Passage shown:
Electrical shocks are harmful to a heart attack victim, although they are necessary for survival if the victim's heart is in a state of ventricular fibrillation (VF). Electrical shocks that are delivered to a heart that has a weak but detectable beat (which produces QRS signals) harm the patient by interfering with the capability to pump blood and by damaging the heart muscle. U.S. Pat. No. 6,393,316 describes a method for determining whether or not to apply a defibrillating shock.
If other people are present at the onset of a heart attack and especially when loss of consciousness occurs, bystander CPR (cardiopulmonary resuscitation) greatly increase the chance of survival. Basic to CPR is the initiation and continuation of chest compressions, and sometimes also the interval delivery of breaths into the victim's mouth or nose. ECG (electrocardiograhpic) signals generated by electrodes attached to the victim's chest, can be used to determine whether or not to apply a defibrillation shock to the patient, to reverse ventricular fibrillation. Currently, this requires the rescuer to stop chest compression and to “stand back” away from the patient for many seconds to preclude shocking the rescuer and to stop adding chest compression artifacts to the ECG signals so a “clean” ECG signal can be analyzed. This interruption of chest compressions adversely affects the survival possibility of the victim.

Raw data:
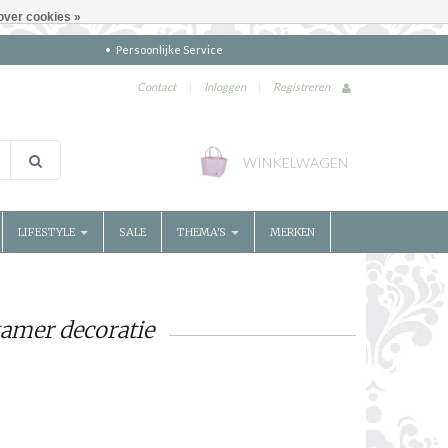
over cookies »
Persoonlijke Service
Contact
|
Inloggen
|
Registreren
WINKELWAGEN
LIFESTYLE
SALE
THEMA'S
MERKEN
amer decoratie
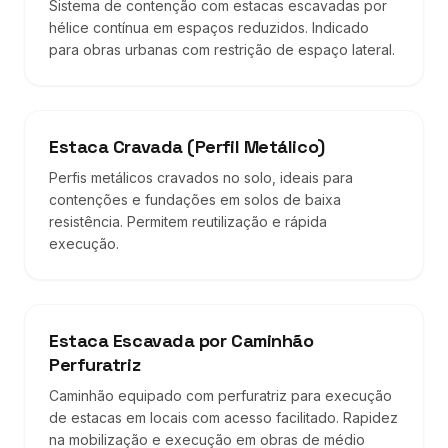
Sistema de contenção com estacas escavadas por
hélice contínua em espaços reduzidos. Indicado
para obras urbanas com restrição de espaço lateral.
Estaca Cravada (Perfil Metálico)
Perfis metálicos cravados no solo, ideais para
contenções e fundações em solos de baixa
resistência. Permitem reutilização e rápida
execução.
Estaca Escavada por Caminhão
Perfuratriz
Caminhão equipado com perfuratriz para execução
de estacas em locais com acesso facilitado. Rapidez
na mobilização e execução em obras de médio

What to do:
a: In the passage on defibrillation and CPR, what does U.S. Pat. No. 6,393,316 describe?
b: Copy the part of the defibrillation passage starting with "Electrical shocks are" and going on through "a defibrillating shock.", but swap "heart muscle" for "cardiac muscle".
c: Carry on the passage about defibrillation shocks during CPR, picking up after its last sentence.

Answers given:
a: A method for determining whether or not to apply a defibrillating shock.

b:
Electrical shocks are harmful to a heart attack victim, although they are necessary for survival if the victim's heart is in a state of ventricular fibrillation (VF). Electrical shocks that are delivered to a heart that has a weak but detectable beat (which produces QRS signals) harm the patient by interfering with the capability to pump blood and by damaging the cardiac muscle. U.S. Pat. No. 6,393,316 describes a method for determining whether or not to apply a defibrillating shock.

c:
Chest compressions produce additional signal components that represent artifacts on the victim's ECG signals that are transmitted through electrodes applied to the patient's chest. Such artifacts due to chest compressions are typically of much greater amplitude than the actual ECG signals of the victim when the chest is not compressed. As a result, portions of an ECG signal arising from the heart are masked by the artifacts. This could preclude accurate analysis of the patient's condition and a decision to apply a defibrillation shock.
Conventional automatic external defibrillators, which automatically analyze the ECG and generate defibrillation shocks, avoid this problem by instructing the rescuer to leave the victim untouched for as long as perhaps 25 seconds so the ECG signals from the victim are not corrupted to facilitate their analysis. The problem with this approach is that the suspension of chest compressions reduces circulation of blood in the victim's body and therefore compromises survival. An alternative is to shorten the interval of “step back, don't touch the patient”. A protective sheet, described in U.S. Pat. No. 6,360,125, can be placed over the victim's chest to avoid transmitting a shock to the rescuer so as to reduce the “step back, don't touch” interval to slightly more than required to obtain “quiet” ECG signals to analyze. However, regardless of the length of the “quiet” period during which the ECG is evaluated to determine if the patient's heart is experiencing VF, the chest compressions which maintain circulation are interrupted. Prior studies have demonstrated that the cessation of compressions by as little as 10 seconds reduces the probability of successful defibrillation by as much as 50%.